§ **Activity**: Reproduce every line of text in the listing below without changing any wording, and leave the pictures out of your answer.

(The data begins)

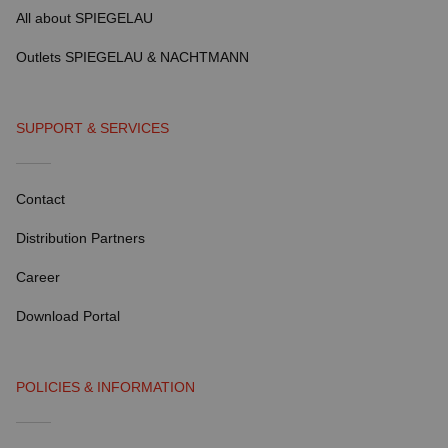
All about SPIEGELAU
Outlets SPIEGELAU & NACHTMANN
SUPPORT & SERVICES
Contact
Distribution Partners
Career
Download Portal
POLICIES & INFORMATION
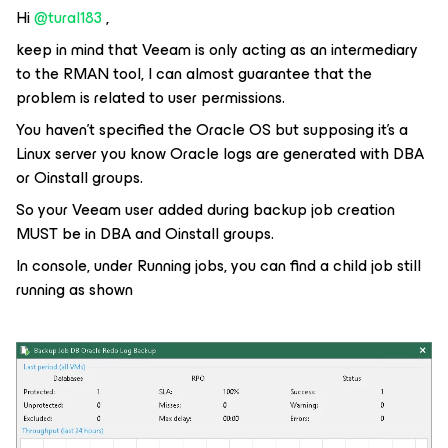
Hi
@tural183
,
keep in mind that Veeam is only acting as an intermediary
to the RMAN tool, I can almost guarantee that the
problem is related to user permissions.
You haven’t specified the Oracle OS but supposing it’s a
Linux server you know Oracle logs are generated with DBA
or Oinstall groups.
So your Veeam user added during backup job creation
MUST be in DBA and Oinstall groups.
In console, under Running jobs, you can find a child job still
running as shown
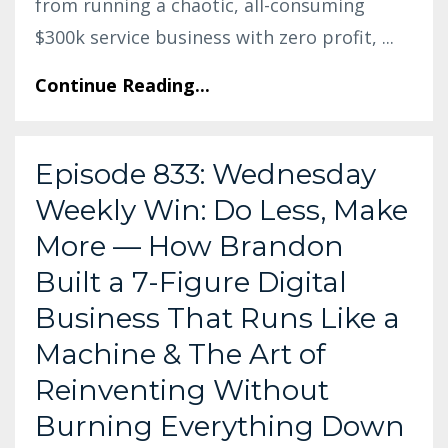
from running a chaotic, all-consuming
$300k service business with zero profit,
...
Continue Reading...
Episode 833: Wednesday
Weekly Win: Do Less, Make
More — How Brandon
Built a 7-Figure Digital
Business That Runs Like a
Machine & The Art of
Reinventing Without
Burning Everything Down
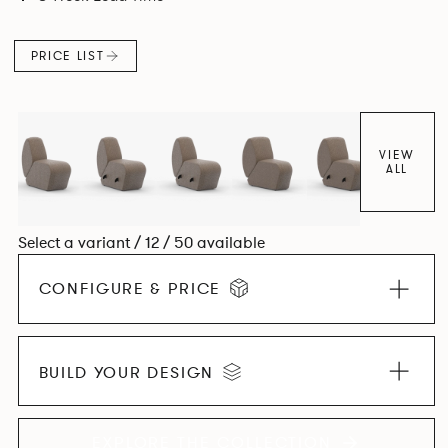
found in Parisian cafés and restaurants where Patrick
found his inspiration. Perfect for hospitality settings.
PRICE LIST
VIEW
ALL
Select a variant / 12 / 50 available
CONFIGURE & PRICE
BUILD YOUR DESIGN
EXPLORE THE COLLECTION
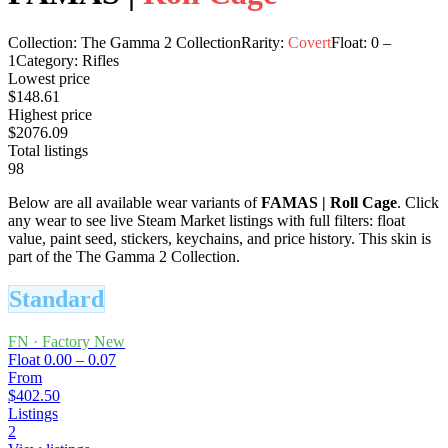
Collection:
The Gamma 2 Collection
Rarity:
Covert
Float:
0
–
1
Category:
Rifles
Lowest price
$148.61
Highest price
$2076.09
Total listings
98
Below are all available wear variants of
FAMAS
|
Roll Cage
. Click
any wear to see live Steam Market listings with full filters: float
value, paint seed, stickers, keychains, and price history.
This skin is
part of the The Gamma 2 Collection.
Standard
FN
·
Factory New
Float
0.00 – 0.07
From
$402.50
Listings
2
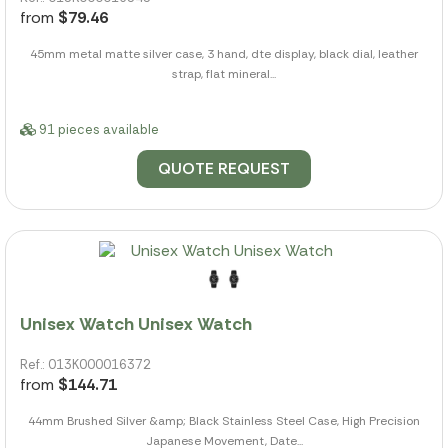
from
$79.46
45mm metal matte silver case, 3 hand, dte display, black dial, leather
strap, flat mineral...
91 pieces available
QUOTE REQUEST
Unisex Watch Unisex Watch
Ref.: 013K000016372
from
$144.71
44mm Brushed Silver &amp; Black Stainless Steel Case, High Precision
Japanese Movement, Date...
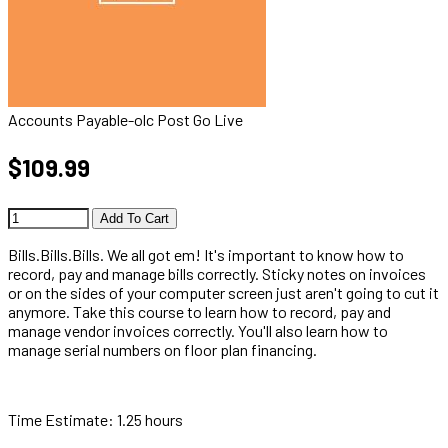
Accounts Payable-olc Post Go Live
$109.99
Add To Cart
Bills.Bills.Bills. We all got em! It's important to know how to
record, pay and manage bills correctly. Sticky notes on invoices
or on the sides of your computer screen just aren't going to cut it
anymore. Take this course to learn how to record, pay and
manage vendor invoices correctly. You'll also learn how to
manage serial numbers on floor plan financing.
Time Estimate: 1.25 hours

(The data ends)

§ **Answer section**:
All about SPIEGELAU
Outlets SPIEGELAU & NACHTMANN
SUPPORT & SERVICES
Contact
Distribution Partners
Career
Download Portal
POLICIES & INFORMATION
Hi
@tural183
,
keep in mind that Veeam is only acting as an intermediary
to the RMAN tool, I can almost guarantee that the
problem is related to user permissions.
You haven’t specified the Oracle OS but supposing it’s a
Linux server you know Oracle logs are generated with DBA
or Oinstall groups.
So your Veeam user added during backup job creation
MUST be in DBA and Oinstall groups.
In console, under Running jobs, you can find a child job still
running as shown
from running a chaotic, all-consuming
$300k service business with zero profit,
...
Continue Reading...
Episode 833: Wednesday
Weekly Win: Do Less, Make
More — How Brandon
Built a 7-Figure Digital
Business That Runs Like a
Machine & The Art of
Reinventing Without
Burning Everything Down
found in Parisian cafés and restaurants where Patrick
found his inspiration. Perfect for hospitality settings.
PRICE LIST
VIEW
ALL
Select a variant / 12 / 50 available
CONFIGURE & PRICE
BUILD YOUR DESIGN
EXPLORE THE COLLECTION
Collection:
The Gamma 2 Collection
Rarity:
Covert
Float:
0
–
1
Category:
Rifles
Lowest price
$148.61
Highest price
$2076.09
Total listings
98
Below are all available wear variants of
FAMAS
|
Roll Cage
. Click
any wear to see live Steam Market listings with full filters: float
value, paint seed, stickers, keychains, and price history.
This skin is
part of the The Gamma 2 Collection.
Standard
FN
·
Factory New
Float
0.00 – 0.07
From
$402.50
Listings
2
from
$79.46
45mm metal matte silver case, 3 hand, dte display, black dial, leather
strap, flat mineral...
91 pieces available
QUOTE REQUEST
Unisex Watch Unisex Watch
Ref.: 013K000016372
from
$144.71
44mm Brushed Silver &amp; Black Stainless Steel Case, High Precision
Japanese Movement, Date...
Accounts Payable-olc Post Go Live
$109.99
Add To Cart
Bills.Bills.Bills. We all got em! It's important to know how to
record, pay and manage bills correctly. Sticky notes on invoices
or on the sides of your computer screen just aren't going to cut it
anymore. Take this course to learn how to record, pay and
manage vendor invoices correctly. You'll also learn how to
manage serial numbers on floor plan financing.
Time Estimate: 1.25 hours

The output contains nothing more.